Today at Capgemini we are annoucing something a little different to what we’ve done before.  In the last 9 months or so I’ve been working with the folks at Pivotal and a team here at Capgemini on solving one of the problems we’ve kept seeing in data programs.  The problem is simple to state but has been hard to historically overcome.

IT has a strategy to drive single solutions around data – EDWs and the Single Canonical form, while the business has a culture of heterogeneity and likes local solutions for infomation

IT has been forced into this strategy because, historically, the costs of storage and data movement, via ETL or in real-time, have limited what can be achieved within the IT budget.  That budget has been limited in part because of the perceived value of information being relatively low when viewed at a corporate level as opposed to a local operational level where it rapidly becomes essential to effective operations. 

While corporate views are often happy to provide simple financial consolidation this doesn’t deliver the sort of detail, and pace of change, that helps the business work day to day.  These challenges have led to EDWs which meet the needs of finance and some corporate KPIs and a fragmented estate of multiple data marts, Excel spreadsheets and ad-hoc solutions to help run the day-to-day business.

At Capgemini in the last few years we’ve started using Hadoop quite extensively in specific areas, normally areas where the cost of storage made traditional approaches unfeasible. We’ve also been using Hadoop to offload processing from existing data warehouses to reduce costs and also enable information to be provisioned for new uses. 

That led to the recognition that the two historical constraints of storage and data movement costs were not really constraints in today’s technologies.  Pivotal’s technology stack also gave another key build which is via Gemfire and Spring it becomes possible to do data movement in real-time as well. 

So with these two constraints removed what is the possibility?

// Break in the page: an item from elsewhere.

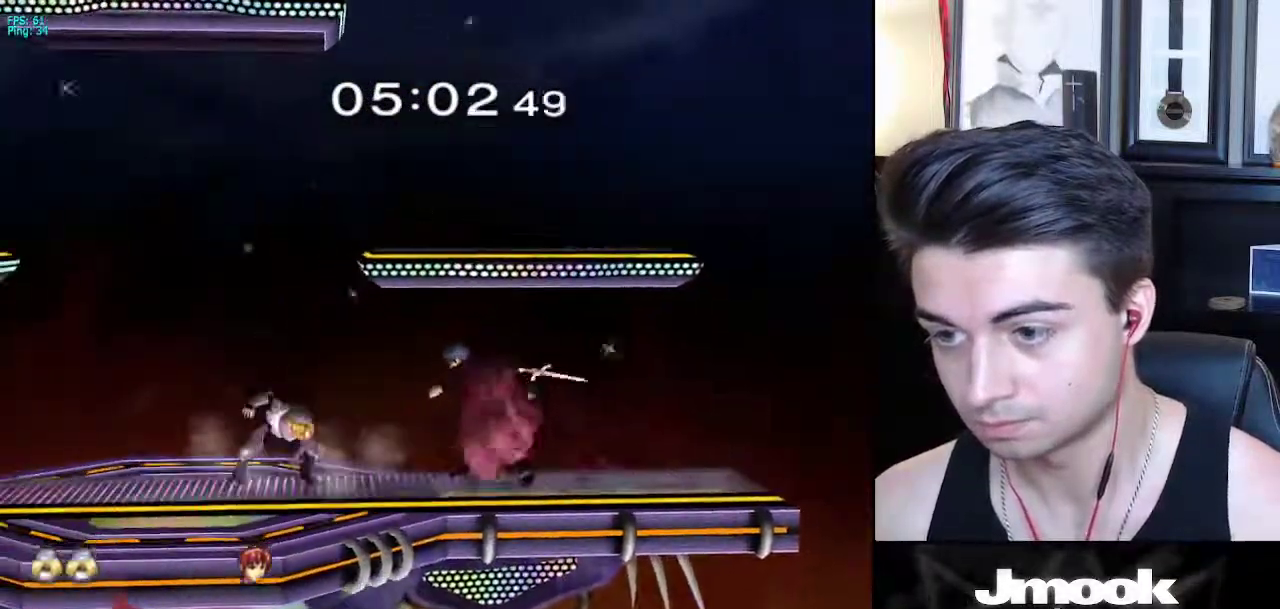
{"buttons": [], "left_stick": "right", "right_stick": "center", "events": [[383, "Z", "down"], [467, "Z", "up"]]}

Well the first piece is that we need to meet the business challenge still of having both local and corporate views.  This wasn’t a big challenge as its something that we’ve been doing in our Master Data Management practice for several years. Together with Pivotal this led to the concepts behind the Business Data Lake:

  • Store Everything
  • Encourage Local
  • Govern only the common
  • Treat Global as a Local view

The impact of this is summed up in the document ‘Principles of the Business Data Lake’ and the technology behind it is covered in ‘The Technology of the Business Data Lake’, finally there is a joint paper between Capgemini and Pivotal which talks about what this means from a business impact perspective.  The Business Data Lake is therefore a reaction to the growing challenges of businesses around data and recognises how Pivotal’s technologies help to remove some of the historical constraints that have led to sub-optimal solutions. 

Often there is a challenge with working at an SI that some things can be more theory that practice when it comes to detailed technology, by co-innovating with Pivotal we’ve managed to deliver both the theory and practice of how it will work.